Letoon’da ‘Roma’ izlerini de fazlasıyla görüyoruz!
‘Roma’ hakimiyetinde, İmparator ‘Hadrianus’a adanan, o’nun adını taşıyan yapılara rastlıyoruz. ‘Hadrian Çeşmesi’ bunlardan biri. Var olan bir havuz da; bununla ilişkilendiriliyor.
Ancak burada, çok başka bir ‘Roma’ izi daha var!
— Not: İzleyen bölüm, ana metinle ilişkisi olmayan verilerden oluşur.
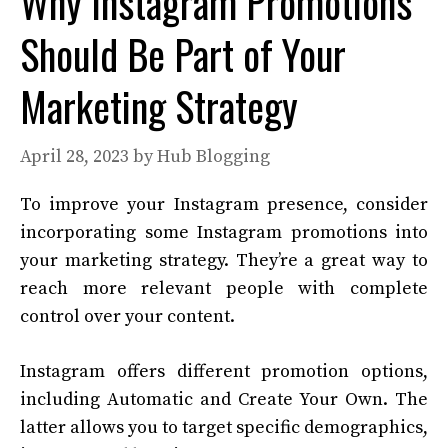
Why Instagram Promotions
Should Be Part of Your
Marketing Strategy
April 28, 2023
by
Hub Blogging
To improve your Instagram presence, consider
incorporating some Instagram promotions into
your marketing strategy. They’re a great way to
reach more relevant people with complete
control over your content.
Instagram offers different promotion options,
including Automatic and Create Your Own. The
latter allows you to target specific demographics,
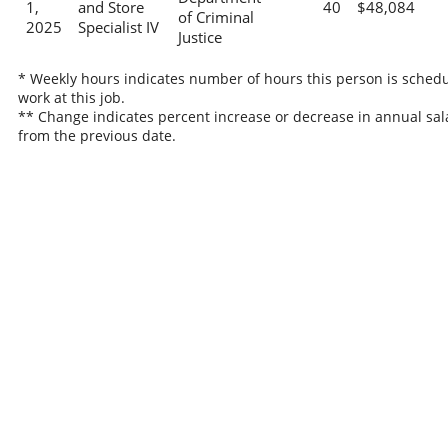
1,
and Store
40
$48,084
of Criminal
2025
Specialist IV
Justice
* Weekly hours indicates number of hours this person is schedu
work at this job.
** Change indicates percent increase or decrease in annual sal
from the previous date.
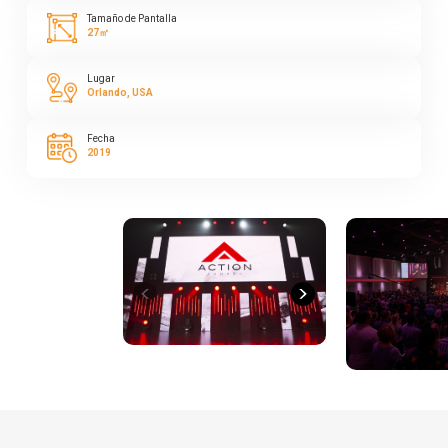
Tamaño de Pantalla
27㎡
Lugar
Orlando, USA
Fecha
2019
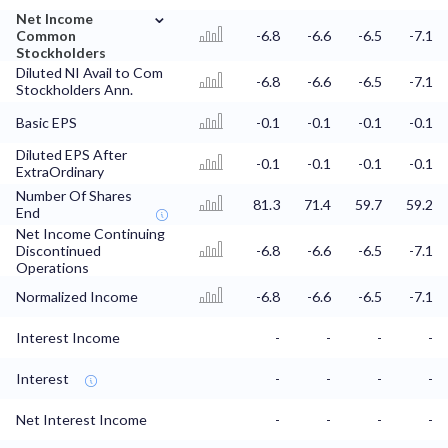
⌄
Net Income
Common
-6.8
-6.6
-6.5
-7.1
Stockholders
Diluted NI Avail to Com
-6.8
-6.6
-6.5
-7.1
Stockholders Ann.
Basic EPS
-0.1
-0.1
-0.1
-0.1
Diluted EPS After
-0.1
-0.1
-0.1
-0.1
ExtraOrdinary
Number Of Shares
81.3
71.4
59.7
59.2
End
Net Income Continuing
Discontinued
-6.8
-6.6
-6.5
-7.1
Operations
Normalized Income
-6.8
-6.6
-6.5
-7.1
Interest Income
-
-
-
-
Interest
-
-
-
-
Net Interest Income
-
-
-
-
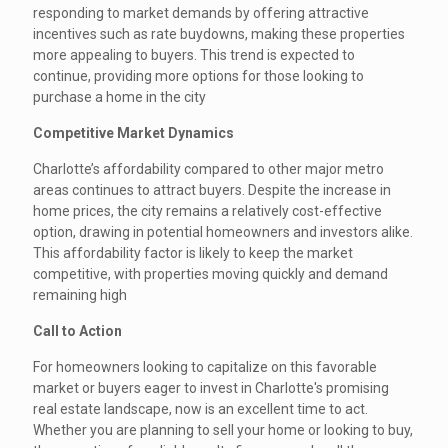
responding to market demands by offering attractive
incentives such as rate buydowns, making these properties
more appealing to buyers. This trend is expected to
continue, providing more options for those looking to
purchase a home in the city
Competitive Market Dynamics
Charlotte’s affordability compared to other major metro
areas continues to attract buyers. Despite the increase in
home prices, the city remains a relatively cost-effective
option, drawing in potential homeowners and investors alike.
This affordability factor is likely to keep the market
competitive, with properties moving quickly and demand
remaining high
Call to Action
For homeowners looking to capitalize on this favorable
market or buyers eager to invest in Charlotte's promising
real estate landscape, now is an excellent time to act.
Whether you are planning to sell your home or looking to buy,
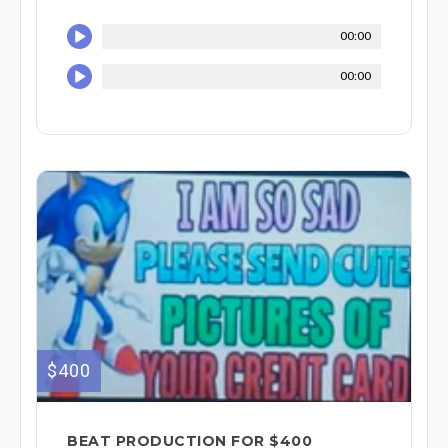
00:00
00:00
$400
BEAT PRODUCTION FOR $400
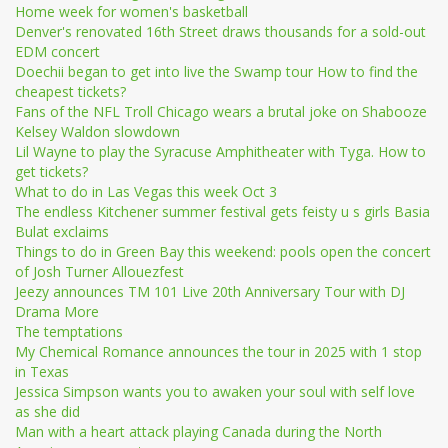
Home week for women's basketball
Denver's renovated 16th Street draws thousands for a sold-out
EDM concert
Doechii began to get into live the Swamp tour How to find the
cheapest tickets?
Fans of the NFL Troll Chicago wears a brutal joke on Shabooze
Kelsey Waldon slowdown
Lil Wayne to play the Syracuse Amphitheater with Tyga. How to
get tickets?
What to do in Las Vegas this week Oct 3
The endless Kitchener summer festival gets feisty u s girls Basia
Bulat exclaims
Things to do in Green Bay this weekend: pools open the concert
of Josh Turner Allouezfest
Jeezy announces TM 101 Live 20th Anniversary Tour with DJ
Drama More
The temptations
My Chemical Romance announces the tour in 2025 with 1 stop
in Texas
Jessica Simpson wants you to awaken your soul with self love
as she did
Man with a heart attack playing Canada during the North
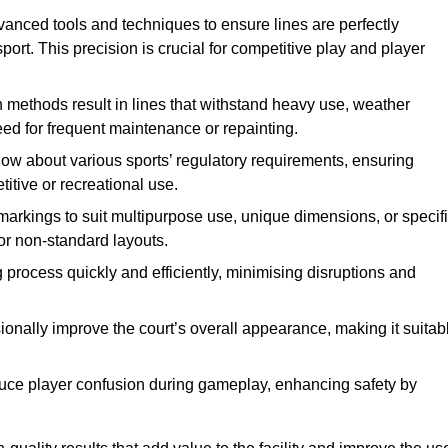
vanced tools and techniques to ensure lines are perfectly
ort. This precision is crucial for competitive play and player
n methods result in lines that withstand heavy use, weather
ed for frequent maintenance or repainting.
now about various sports’ regulatory requirements, ensuring
itive or recreational use.
t markings to suit multipurpose use, unique dimensions, or specif
or non-standard layouts.
 process quickly and efficiently, minimising disruptions and
sionally improve the court’s overall appearance, making it suitab
educe player confusion during gameplay, enhancing safety by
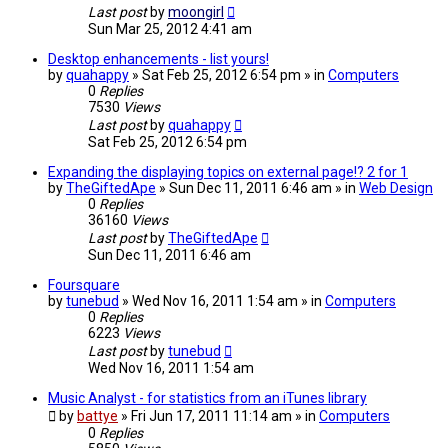
Last post
by
moongirl
Sun Mar 25, 2012 4:41 am
Desktop enhancements - list yours!
by
quahappy
» Sat Feb 25, 2012 6:54 pm » in
Computers
0
Replies
7530
Views
Last post
by
quahappy
Sat Feb 25, 2012 6:54 pm
Expanding the displaying topics on external page!? 2 for 1
by
TheGiftedApe
» Sun Dec 11, 2011 6:46 am » in
Web Design
0
Replies
36160
Views
Last post
by
TheGiftedApe
Sun Dec 11, 2011 6:46 am
Foursquare
by
tunebud
» Wed Nov 16, 2011 1:54 am » in
Computers
0
Replies
6223
Views
Last post
by
tunebud
Wed Nov 16, 2011 1:54 am
Music Analyst - for statistics from an iTunes library
by
battye
» Fri Jun 17, 2011 11:14 am » in
Computers
0
Replies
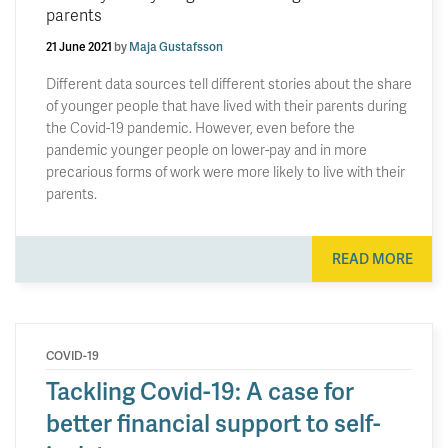
parents
21 June 2021
by
Maja Gustafsson
Different data sources tell different stories about the share
of younger people that have lived with their parents during
the Covid-19 pandemic. However, even before the
pandemic younger people on lower-pay and in more
precarious forms of work were more likely to live with their
parents.
READ MORE
COVID-19
Tackling Covid-19: A case for
better financial support to self-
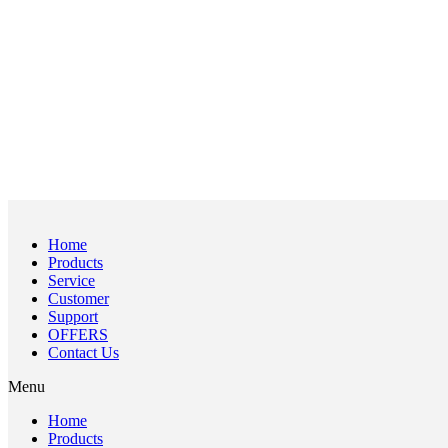
Home
Products
Service
Customer
Support
OFFERS
Contact Us
Menu
Home
Products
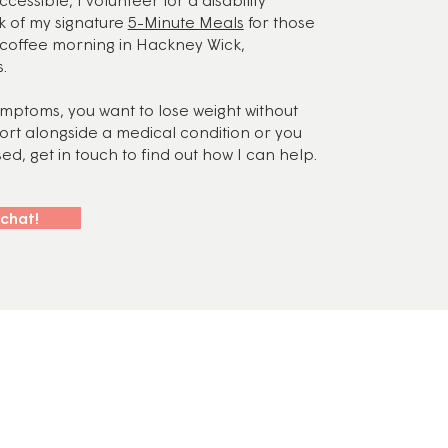
k of my signature
5-Minute Meals
for those
y coffee morning in Hackney Wick,
.
symptoms, you want to lose weight without
port alongside a medical condition or you
d, get in touch to find out how I can help.
 chat!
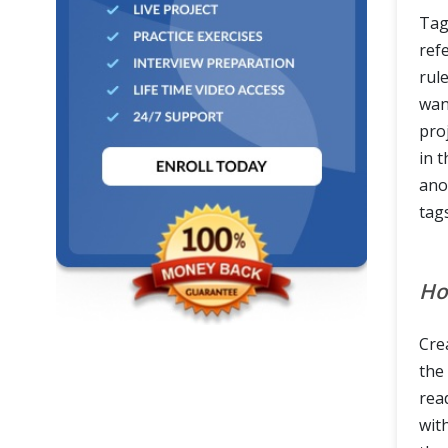
Tags
refe
rul
wan
pro
in t
ano
tag
Ho
Crea
the
rea
wit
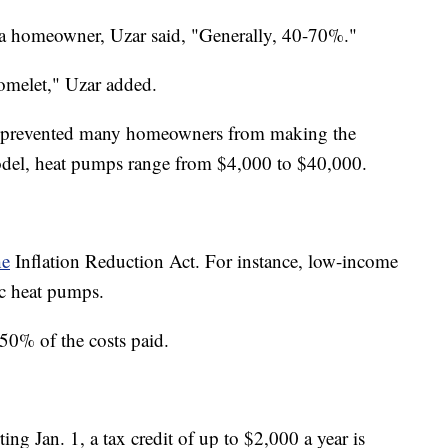
 homeowner, Uzar said, "Generally, 40-70%."
omelet," Uzar added.
 has prevented many homeowners from making the
odel, heat pumps range from $4,000 to $40,000.
he
Inflation Reduction Act. For instance, low-income
c heat pumps.
0% of the costs paid.
ting Jan. 1, a tax credit of up to $2,000 a year is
Ve bunu ortaya koyan bir anıt! ‘Arrunti Anıtı’!
‘Marcus Arrintius Claudianos’. ‘Roma’ Senatosunda yer alan ilk ‘Likya’lı… Kendisini taçlandırmak için, kentte mütevazı bir anıtı yapılmış! Likya’nın, Roma İmparatorluğundaki izi: Letoon’da!
Roma dönemi sonrasında, tüm coğrafyayı kapsayacak olan Hristiyanlığın yayılması ile beraber, diğer kentlerde de gördüğümüz gibi buranın da önemini yitirmeye başladığı, tarihe not olarak düşülmüş!
İ.S. 5. ve 6. Y.Y.’larda, kentte kiliselerin inşasını görüyoruz. Bu da, Hristiyanlığın gittikçe yükselişini ortaya koyuyor.
Dönem dönem ‘Arap’ akınlarına maruz kalan kent; İ.S. 7.Y.Y.’da terkedilmiş.
Letoon’dan çıkan buluntuların bir bölümü Antalya Müzesinde, diğer bölümü ise Fethiye Müzesinde sergilenmekte!
Su perilerine adanan kentte; ‘Leto’ efsanesinin, üç farklı ama yan yana konuşlanan tapınakların, tarihsel anlamda burayı özgün kılan yazıtların, ve diğer pek çok ayrıntının, hatta gizemin varlığı; Letoon’u başkalaştırır!